Demás está decir que, lo mismo que “la cultura del trabajo” de la que tantos políticos hablan para sugerir que convendría que quienes viven de subsidios la adquirieran, la voluntad de aprender tiene que ser una cuestión de sentido común que nadie, por pobre o ignorante que fuera, pensaría en cuestionar. ¿Es éste el caso en la Argentina? Parecería que no; la costumbre ideológicamente motivada de tratar la educación como un derecho del que el gobierno de turno está privando a los jóvenes, sin subrayar que también es un deber, ha contribuido mucho a la prolongada declinación nacional.

En una situación como la que estamos viviendo, es sin duda natural que quienes se encuentran en el poder quisieran huir de la crisis y limitarse a intentar sacarle provecho declarándose inocentes y atribuyendo todo lo malo a la perversidad de sus adversarios políticos. Es lo que ha hecho el gobierno de Alberto Fernández que, según parece, no se cree obligado a encontrar soluciones para los problemas socioeconómicos del país porque, nos aseguran sus voceros, todos son obra de Macri, cuando no del “neoliberalismo”, de ahí su temor desconcertante a arriesgarse elaborando algo parecido a “un plan”.

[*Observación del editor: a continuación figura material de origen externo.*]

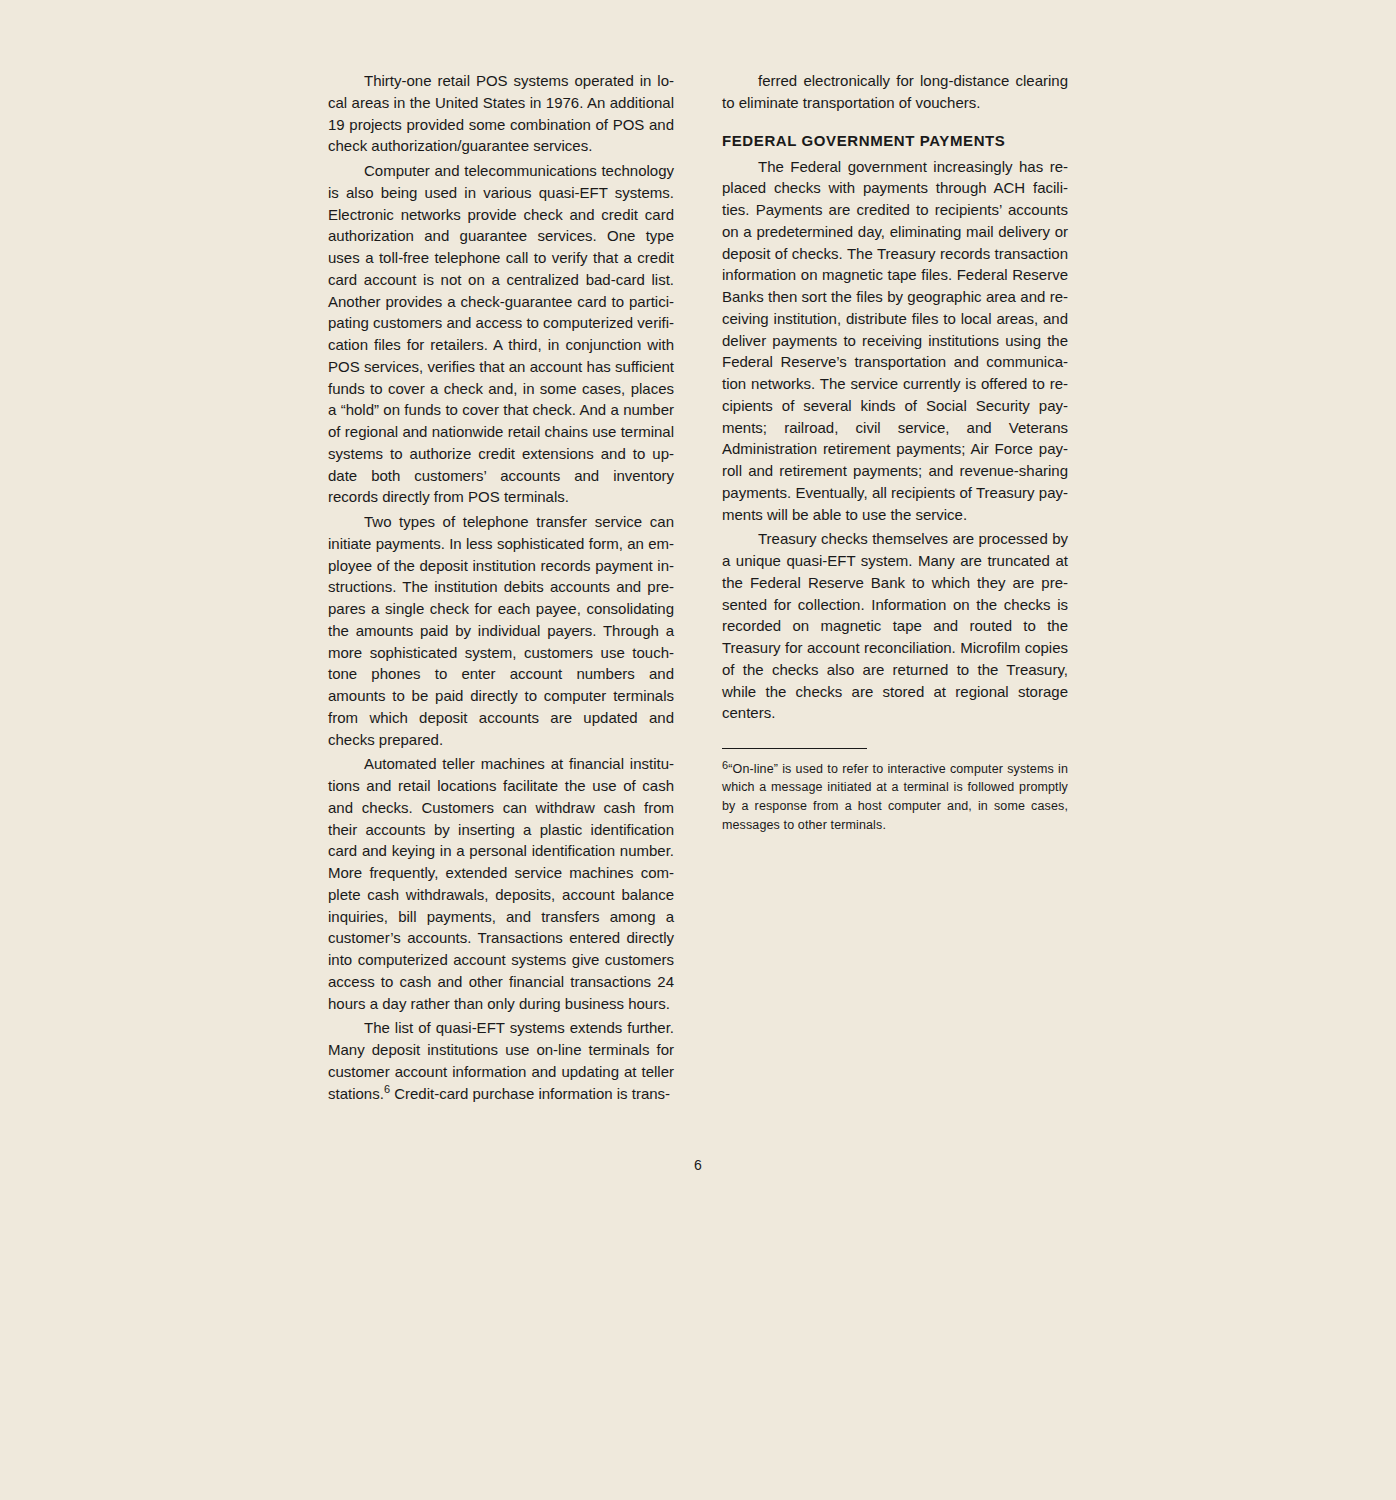Thirty-one retail POS systems operated in local areas in the United States in 1976. An additional 19 projects provided some combination of POS and check authorization/guarantee services.
Computer and telecommunications technology is also being used in various quasi-EFT systems. Electronic networks provide check and credit card authorization and guarantee services. One type uses a toll-free telephone call to verify that a credit card account is not on a centralized bad-card list. Another provides a check-guarantee card to participating customers and access to computerized verification files for retailers. A third, in conjunction with POS services, verifies that an account has sufficient funds to cover a check and, in some cases, places a “hold” on funds to cover that check. And a number of regional and nationwide retail chains use terminal systems to authorize credit extensions and to update both customers’ accounts and inventory records directly from POS terminals.
Two types of telephone transfer service can initiate payments. In less sophisticated form, an employee of the deposit institution records payment instructions. The institution debits accounts and prepares a single check for each payee, consolidating the amounts paid by individual payers. Through a more sophisticated system, customers use touch-tone phones to enter account numbers and amounts to be paid directly to computer terminals from which deposit accounts are updated and checks prepared.
Automated teller machines at financial institutions and retail locations facilitate the use of cash and checks. Customers can withdraw cash from their accounts by inserting a plastic identification card and keying in a personal identification number. More frequently, extended service machines complete cash withdrawals, deposits, account balance inquiries, bill payments, and transfers among a customer’s accounts. Transactions entered directly into computerized account systems give customers access to cash and other financial transactions 24 hours a day rather than only during business hours.
The list of quasi-EFT systems extends further. Many deposit institutions use on-line terminals for customer account information and updating at teller stations.6 Credit-card purchase information is trans-
ferred electronically for long-distance clearing to eliminate transportation of vouchers.
FEDERAL GOVERNMENT PAYMENTS
The Federal government increasingly has replaced checks with payments through ACH facilities. Payments are credited to recipients’ accounts on a predetermined day, eliminating mail delivery or deposit of checks. The Treasury records transaction information on magnetic tape files. Federal Reserve Banks then sort the files by geographic area and receiving institution, distribute files to local areas, and deliver payments to receiving institutions using the Federal Reserve’s transportation and communication networks. The service currently is offered to recipients of several kinds of Social Security payments; railroad, civil service, and Veterans Administration retirement payments; Air Force payroll and retirement payments; and revenue-sharing payments. Eventually, all recipients of Treasury payments will be able to use the service.
Treasury checks themselves are processed by a unique quasi-EFT system. Many are truncated at the Federal Reserve Bank to which they are presented for collection. Information on the checks is recorded on magnetic tape and routed to the Treasury for account reconciliation. Microfilm copies of the checks also are returned to the Treasury, while the checks are stored at regional storage centers.
6“On-line” is used to refer to interactive computer systems in which a message initiated at a terminal is followed promptly by a response from a host computer and, in some cases, messages to other terminals.
6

Tal actitud no se debe a la convicción, que podrían compartir ciertos libertarios, de que los mercados siempre tendrán la última palabra de suerte que sería una pérdida de tiempo hacer proyecciones económicas, sino a que todos los funcionarios que conforman el estado mayor de Alberto están rodeados de comisarios políticos vinculados con Cristina y su primogénito que, en muchos casos, quisieran aplicar medidas que tendrían consecuencias aún peores que las ya ensayadas.

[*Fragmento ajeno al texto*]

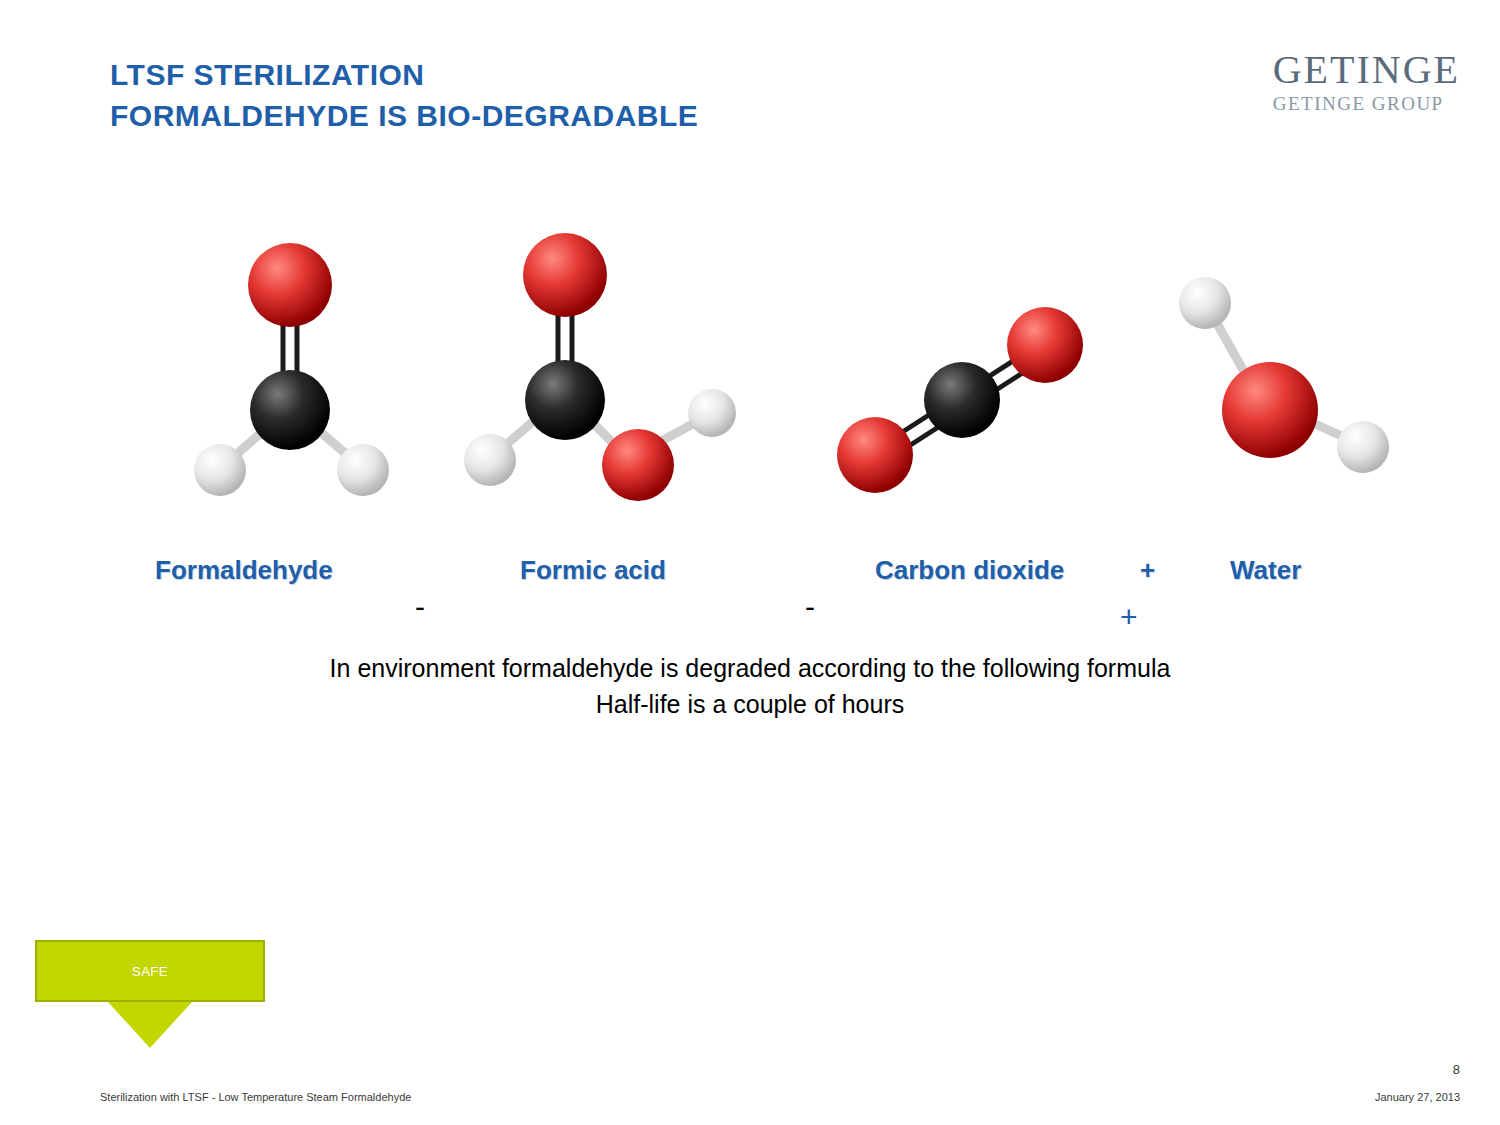LTSF STERILIZATION
FORMALDEHYDE IS BIO-DEGRADABLE
GETINGE
GETINGE GROUP
Formaldehyde H2C=O
Formic acid HCOOH
Carbon dioxide O=C=O
Water H2O
-
-
+
Formaldehyde
Formic acid
Carbon dioxide
+
Water
In environment formaldehyde is degraded according to the following formula
Half-life is a couple of hours
SAFE
8
Sterilization with LTSF - Low Temperature Steam Formaldehyde
January 27, 2013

Para los líderes de Juntos por el Cambio que, desde las elecciones parlamentarias del año pasado, se creen destinados - uno podría decir, condenados - a formar el próximo gobierno, el desempeño no exactamente estelar del oficialismo panperonista conformado por kirchneristas, seguidores, sí aún los hay, de Sergio Massa y, es de suponer, un puñado de personajes que quedaron impresionados por el Alberto que criticaba a Cristina con ferocidad, es una advertencia que tendrán que tomar muy en serio. Aunque una aglomeración de facciones de ideas distintas puede triunfar en elecciones, el éxito así supuesto no garantiza que sea capaz de formar un buen gobierno. A menos que los de Pro, las diversas líneas internas de la UCR, los partidarios de Elisa Carrió y los peronistas “republicanos” se unan en torno a un programa común viable, su prevista gestión no tardará en generar una sensación de parálisis que serviría para desmoralizar aún más a quienes ya tienen motivos de sobra para creerse abandonados a su suerte por una clase política que a menudo parece más preocupada por el destino de sus integrantes que por aquel del grueso de sus compatriotas. Así las cosas, si no pueden cerrar filas detrás de un proyecto que sea lo bastante ambicioso, y duro, como para ofrecerle al país una salida del bosque oscuro dantesco en que anda perdido, el eventual regreso al poder de la coalición que fue creada por Macri lo llevará al infierno.